The piece is mainly an aurality piece, playing on your sense of hearing with the use of binaural headphones. Making you feel as if the spirits of the dead are convening around you, communicating with the spirit guide. The tides change to a more ominous tone as the walls start to close in around you, even though you can not see them. This, for me, was the most successful moment of the show. The sounds were playing tricks with my mind making me think I was seeing the space around me shift in the darkness.
The difficult thing about the show though was the use of the headphones. As soon as I put them on, I was constantly aware of them.
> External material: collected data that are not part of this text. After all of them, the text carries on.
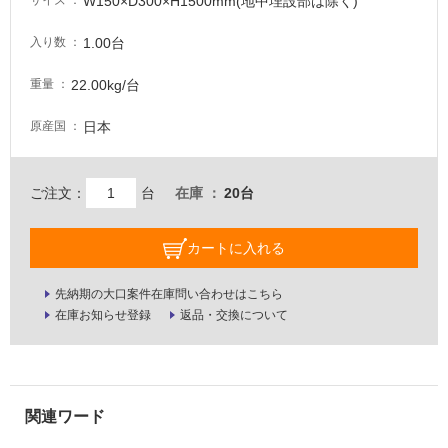
W150×D300×H1500mm(地中埋設部は除く)
サイズ
い
な
1.00台
入り数
い
22.00kg/台
重量
屋
日本
原産国
内
壁・
屋
ご注文：
台
在庫
20台
外
壁・
カートに入れる
浴
室
先納期の大口案件在庫問い合わせはこちら
壁
在庫お知らせ登録
返品・交換について
使
用
可
能
使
Because my sense of sight had been taken away, my other senses heightened trying to equalize and ground my body in reality. Feeling the headphones press against the sides of my face, I was always keenly aware that the sounds I was hearing were manufactured. Which is at the core of an aurality piece, but I would have loved to try to construct the same experience with live actors in a larger space. Adding to that, the story is very simple; it’s more about the binaural sounds than creating a complex through line of narrative. So again, I think the show would be stronger if it were a bit longer to facilitate a richer fully realized production instead of relying just on the aural tricks.
Although I was terrified something was going to touch me or jump out at me through the darkness at any moment; I made it all the way through without taking my hands off the table or ripping off my headphones (the guy next to me did). I was close at one point, pressing my hands hard into the table; giving myself a pep talk to power through. But, it was an experience that I would recommend at least once. When do you ever get to mute one of your senses to heighten another? It’s not an experience for the faint hearted, but it’s absolutely worth the fiver for a ticket.